Start of Input data

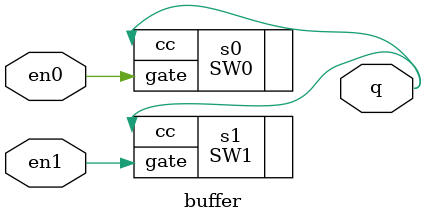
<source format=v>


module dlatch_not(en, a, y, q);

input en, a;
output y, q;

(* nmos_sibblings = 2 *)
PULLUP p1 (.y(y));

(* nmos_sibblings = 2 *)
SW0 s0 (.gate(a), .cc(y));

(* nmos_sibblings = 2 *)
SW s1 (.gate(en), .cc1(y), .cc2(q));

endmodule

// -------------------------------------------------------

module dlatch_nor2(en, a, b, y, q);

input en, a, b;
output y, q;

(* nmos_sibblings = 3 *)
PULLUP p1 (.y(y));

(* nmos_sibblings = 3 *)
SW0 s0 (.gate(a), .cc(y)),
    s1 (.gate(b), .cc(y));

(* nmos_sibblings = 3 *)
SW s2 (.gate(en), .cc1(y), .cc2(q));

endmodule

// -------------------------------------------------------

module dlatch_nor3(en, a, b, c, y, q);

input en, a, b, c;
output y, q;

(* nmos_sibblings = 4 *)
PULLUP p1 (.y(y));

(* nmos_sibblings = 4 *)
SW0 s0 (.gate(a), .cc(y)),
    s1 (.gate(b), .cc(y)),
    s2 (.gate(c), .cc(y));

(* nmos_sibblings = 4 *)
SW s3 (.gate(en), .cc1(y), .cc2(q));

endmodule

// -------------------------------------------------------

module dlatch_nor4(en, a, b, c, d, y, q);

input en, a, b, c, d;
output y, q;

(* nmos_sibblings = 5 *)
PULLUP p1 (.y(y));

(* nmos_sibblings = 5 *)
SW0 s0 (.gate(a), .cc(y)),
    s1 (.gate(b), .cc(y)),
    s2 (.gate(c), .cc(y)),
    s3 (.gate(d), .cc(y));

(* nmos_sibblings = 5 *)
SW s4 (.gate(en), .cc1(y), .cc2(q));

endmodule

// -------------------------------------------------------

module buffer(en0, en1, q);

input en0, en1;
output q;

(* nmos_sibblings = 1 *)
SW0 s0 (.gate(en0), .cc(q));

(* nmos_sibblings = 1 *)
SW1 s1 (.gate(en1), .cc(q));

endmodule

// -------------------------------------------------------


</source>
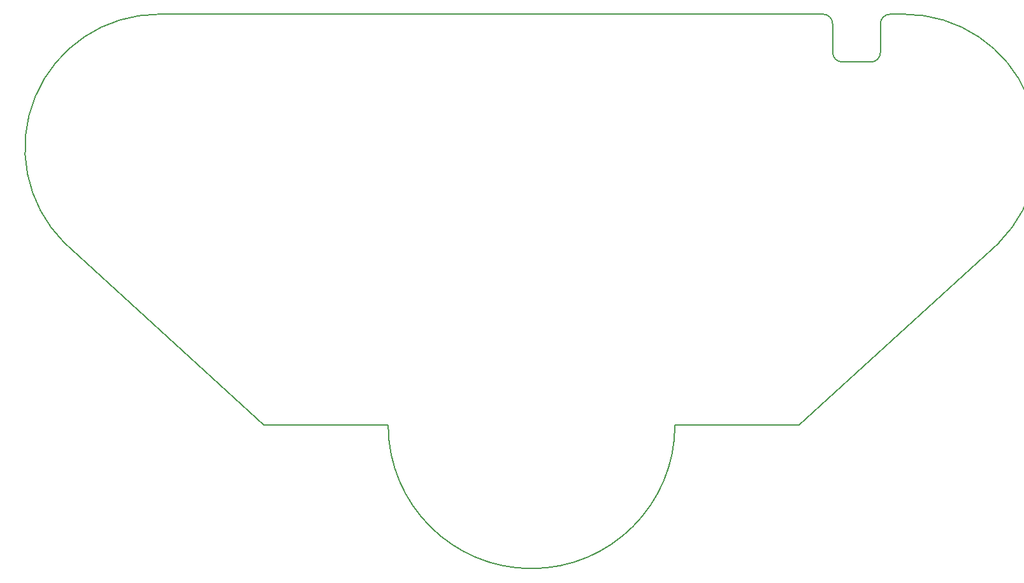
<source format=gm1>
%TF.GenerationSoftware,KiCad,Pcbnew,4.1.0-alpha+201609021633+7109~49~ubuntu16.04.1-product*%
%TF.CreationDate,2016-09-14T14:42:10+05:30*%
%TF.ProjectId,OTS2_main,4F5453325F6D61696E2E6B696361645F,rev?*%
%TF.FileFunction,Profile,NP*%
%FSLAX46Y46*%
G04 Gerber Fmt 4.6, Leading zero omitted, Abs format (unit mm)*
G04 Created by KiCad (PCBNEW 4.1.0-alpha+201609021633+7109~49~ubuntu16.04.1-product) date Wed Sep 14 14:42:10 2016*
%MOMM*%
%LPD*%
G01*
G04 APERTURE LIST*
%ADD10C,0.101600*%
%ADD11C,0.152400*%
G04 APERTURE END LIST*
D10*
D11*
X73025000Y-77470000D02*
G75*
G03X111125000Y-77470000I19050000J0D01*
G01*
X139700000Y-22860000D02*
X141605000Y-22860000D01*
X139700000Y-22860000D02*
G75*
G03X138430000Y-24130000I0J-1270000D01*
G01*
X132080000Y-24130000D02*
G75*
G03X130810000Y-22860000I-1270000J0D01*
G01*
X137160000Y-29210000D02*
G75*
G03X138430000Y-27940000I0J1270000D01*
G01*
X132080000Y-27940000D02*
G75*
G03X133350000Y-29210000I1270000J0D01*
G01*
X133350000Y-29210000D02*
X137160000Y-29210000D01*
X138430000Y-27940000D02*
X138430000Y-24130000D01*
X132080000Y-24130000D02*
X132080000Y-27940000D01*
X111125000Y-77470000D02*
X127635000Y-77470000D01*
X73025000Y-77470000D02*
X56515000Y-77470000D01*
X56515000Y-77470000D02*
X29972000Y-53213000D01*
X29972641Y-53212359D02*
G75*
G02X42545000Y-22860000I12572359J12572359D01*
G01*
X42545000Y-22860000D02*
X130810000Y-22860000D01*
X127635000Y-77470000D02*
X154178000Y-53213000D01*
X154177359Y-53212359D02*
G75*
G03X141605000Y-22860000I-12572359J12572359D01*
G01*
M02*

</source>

End of Input data

Could you restate, word for word, every line from the one containing "G03X133350000Y-29210000I1270000J0D01*" through the last line of the records above, and nothing more?

G03X133350000Y-29210000I1270000J0D01*
G01*
X133350000Y-29210000D02*
X137160000Y-29210000D01*
X138430000Y-27940000D02*
X138430000Y-24130000D01*
X132080000Y-24130000D02*
X132080000Y-27940000D01*
X111125000Y-77470000D02*
X127635000Y-77470000D01*
X73025000Y-77470000D02*
X56515000Y-77470000D01*
X56515000Y-77470000D02*
X29972000Y-53213000D01*
X29972641Y-53212359D02*
G75*
G02X42545000Y-22860000I12572359J12572359D01*
G01*
X42545000Y-22860000D02*
X130810000Y-22860000D01*
X127635000Y-77470000D02*
X154178000Y-53213000D01*
X154177359Y-53212359D02*
G75*
G03X141605000Y-22860000I-12572359J12572359D01*
G01*
M02*

</source>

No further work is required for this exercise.